Sunday, September 02, 2007

War & Peace, & Brian De Palma's "Redacted"

To live in a world totally without war is a dream most people cherish. I've hoped to experience this for as long as I can remember, probably stemming from my experiences as a very young childhood in wartime England. I may not have appreciated fully what awful risks we faced in the city port where we lived, but in later years I came to understand, and to realise how lucky we had been to survive. Like many others of my generation (John Lennon from another port, Liverpool, is a famous example). We grew up hating the very word "war".

Until half-way through the second world war more women and children in Britain had been killed than soldiers. Over three-quarters of the total housing stock in our city was either destroyed or damaged. Some families were 'bombed out'of their homes two or even three times.

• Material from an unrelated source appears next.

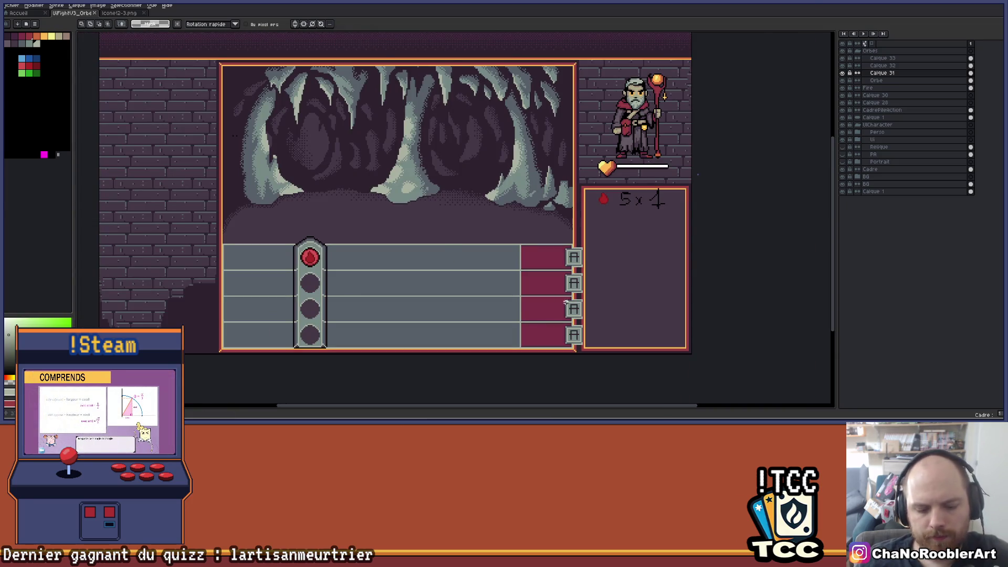
scroll(565, 300, up, 5)
key(b)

People who lived in the USA during WW2, and since then, have no such experience to use as a yardstick. There are still many in the US who support the current adminstration's determination to continue war in Iraq, and even expand the conflict into Iran, thereby risking a World War 3. I wonder if they would be so keen to support it if they had ever experienced war as a civilian? Even in Europe, those who lived through WW2 as children or adults become fewer in number with each year that passes. Their wisdom is becoming scarce.

Movie director Brian DePalma's latest film "Redacted" aims to bring home to audiences some of the horror of the war in Iraq. DePalma's long career in film has been quite controversial. He has gathered much criticism, and is apparently one of those directors one either loves or hates with a vengance. Until now many of his films have been fairly violent and gory - certainly not pacifist in nature. (Movie list here.)

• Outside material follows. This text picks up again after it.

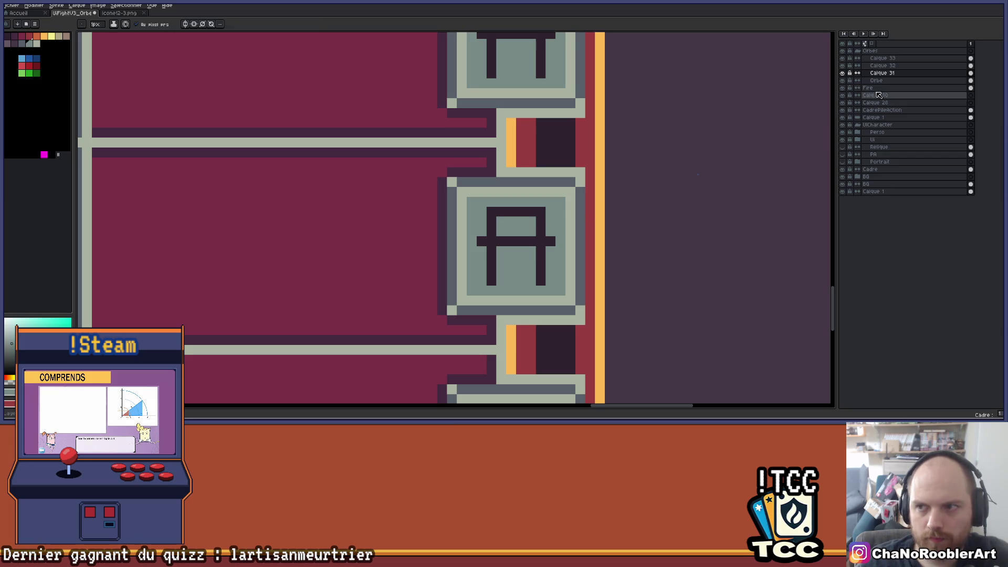
click(842, 58)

The word "redacted" isn't one in common use - I had to look up its meaning - Wikipedia tells us "Redaction generally refers to the editing or blacking out of text in a document, or to the result of such an effort. It is intended to allow the selective disclosure of information in a document while keeping other parts of the document secret."

Brian De Palma was born on 11 September (fateful date!) 1940, in Newark, New Jersey. I can find no time of birth, so use a 12 noon chart.



Wow! what a lot of Earth - Virgo and Taurus, with Moon certainly in Capricorn, but degree can't be known without time of birth. Pluto and Venus conjunct in Leo are the only variety in this Earthy natal chart. Not one planet in Air or Water.
His Virgo and Taurus planets are in trine - Uranus with Neptune/Mercury and Jupiter/Saturn with Sun/Mars. Depending on time of birth the Moon might hook up into a Grand Trine in Earth.

He says about his films in general:

"My films deal with a stylized, expressionistic world that has a kind of grotesque beauty about it. I like stylization. I try to get away with as much as possible until people start laughing at it."

"I've never been accepted as that conventional artist"


In this case I have to admit that I'm stumped to find him/his work in his natal chart. Uranus trine Mercury/Neptune possibly accounts for being unconventional. He is probably very at ease with himself (the Earthy trines), and cares little what critics say about him and his work. Perhaps the key to finding "him" will be in the ascendant and house configuration.

I'd guess that his ascendant will not be in an Earth sign - perhaps Aquarius, or Leo. A 5p.m.-ish time of birth would put ascendant just into Aquarius, with Sun/Mercury/Neptune in the 8th house, Taurus planets close to the IC (nadir) angle, opposite midheaven. That's a fit, tailor-made by me !

I wish Mr De Palma the best with his new film. It will certainly not be easy viewing, but could help to bring home the horrors of war to US audiences. More on the new film HERE.

Some current estimates of civilian casualties in Iraq since the start of the conflict are as high as one million. Casualties of any World War 3 would be between 6 and 7 billion.... man's exit from planet Earth.

I trust that Americans who truly believe in 'Peace on Earth' will consider carefully before casting their votes in the primaries and in 2008. There is one candidate whose focus is, and always has been, on peace - Dennis Kucinich. Journalists delight in telling us that he is unelectable. What does this say about us?

"War! When I but think of this word, I feel bewildered, as though they were speaking to me of sorcery, of the Inquisition, of a distant, finished, abominable, monstrous, unnatural thing.

"When they speak to us of cannibals, we smile proudly, as we proclaim our superiority to these savages. Who are the real savages? Those who struggle in order to eat those whom they vanquish, or those who struggle merely to kill?"